> [TASK]:
Transcribe the passage about The Salisbury Poisonings from "Anne-Marie Duff has" up to and including "role into lockdown.".

Anne-Marie Duff has some idea of how much stress public health officials are under during the coronavirus pandemic, having just played one in The Salisbury Poisonings. Duff plays Deputy Director of Population Health and Wellbeing at Public Health England Tracy Daskiewicz in the BBC miniseries, which is based on the real-life Novichok poisoning in England in 2018. She admits that it was eerie to go from that role into lockdown.
"Well, we actually filmed in November last year. So it was before, you know... We had no idea," Duff explained in an exclusive interview with PopCulture.com. "That scene when Nick Bailey leaves the hospital, and all of the medical staff are applauding him leaving. You know, that scene didn't have an effect on me until we were inside lock down, and then they broadcast it here in the U.K. Then you go, 'Oh my God, this is happening every day, somebody who's recovered from coronavirus leaves the hospital.' So it's, it was just the most extraordinary precursor to what happened."
The Salisbury Poisonings is a three-part miniseries that aired on the BBC in June and is coming to the U.S. this week via AMC+. The scene described above was not the only time Duff felt an eerie connection between the events of the show and the coronavirus pandemic. "It was f—ing mad! I can't describe what it was like having gone from standing on set looking at hazmat suits, to actually seeing one in real life months later," she said.

(Stored items)
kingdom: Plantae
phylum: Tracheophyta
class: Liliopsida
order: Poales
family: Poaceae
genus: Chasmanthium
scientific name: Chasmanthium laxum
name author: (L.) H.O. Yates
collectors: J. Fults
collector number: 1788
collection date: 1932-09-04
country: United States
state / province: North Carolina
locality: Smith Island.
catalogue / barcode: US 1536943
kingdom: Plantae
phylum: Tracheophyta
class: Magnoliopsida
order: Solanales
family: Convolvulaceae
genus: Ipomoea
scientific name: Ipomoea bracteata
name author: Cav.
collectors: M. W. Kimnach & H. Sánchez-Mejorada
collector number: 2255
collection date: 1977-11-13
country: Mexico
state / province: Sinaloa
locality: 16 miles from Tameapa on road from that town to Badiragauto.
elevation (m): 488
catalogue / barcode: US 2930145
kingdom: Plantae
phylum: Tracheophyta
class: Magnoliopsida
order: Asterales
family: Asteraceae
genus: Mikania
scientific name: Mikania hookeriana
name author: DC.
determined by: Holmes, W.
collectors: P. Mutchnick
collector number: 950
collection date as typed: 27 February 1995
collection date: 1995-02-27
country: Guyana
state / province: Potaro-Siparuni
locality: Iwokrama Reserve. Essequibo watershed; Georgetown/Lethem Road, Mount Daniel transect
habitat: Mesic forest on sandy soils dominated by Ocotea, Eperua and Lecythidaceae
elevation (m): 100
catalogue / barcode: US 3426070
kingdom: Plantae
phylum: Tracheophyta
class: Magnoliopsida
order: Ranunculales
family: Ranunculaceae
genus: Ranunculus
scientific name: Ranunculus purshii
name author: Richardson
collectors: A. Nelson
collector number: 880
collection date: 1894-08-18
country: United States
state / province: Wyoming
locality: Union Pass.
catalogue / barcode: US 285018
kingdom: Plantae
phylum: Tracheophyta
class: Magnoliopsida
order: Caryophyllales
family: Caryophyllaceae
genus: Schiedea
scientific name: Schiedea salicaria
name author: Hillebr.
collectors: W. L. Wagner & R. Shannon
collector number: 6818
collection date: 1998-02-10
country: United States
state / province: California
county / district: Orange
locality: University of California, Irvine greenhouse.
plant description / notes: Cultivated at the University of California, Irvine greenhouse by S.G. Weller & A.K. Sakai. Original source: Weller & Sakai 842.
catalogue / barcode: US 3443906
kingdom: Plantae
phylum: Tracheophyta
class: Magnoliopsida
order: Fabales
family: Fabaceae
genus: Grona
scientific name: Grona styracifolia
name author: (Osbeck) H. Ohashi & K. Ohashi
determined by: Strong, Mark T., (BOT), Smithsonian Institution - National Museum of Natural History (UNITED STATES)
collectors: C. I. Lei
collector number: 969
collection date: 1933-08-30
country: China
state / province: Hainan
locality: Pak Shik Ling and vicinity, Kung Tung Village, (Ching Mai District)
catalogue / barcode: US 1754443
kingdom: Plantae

> [RESPONSE TO THIS TASK]:
Anne-Marie Duff has some idea of how much stress public health officials are under during the coronavirus pandemic, having just played one in The Salisbury Poisonings. Duff plays Deputy Director of Population Health and Wellbeing at Public Health England Tracy Daskiewicz in the BBC miniseries, which is based on the real-life Novichok poisoning in England in 2018. She admits that it was eerie to go from that role into lockdown.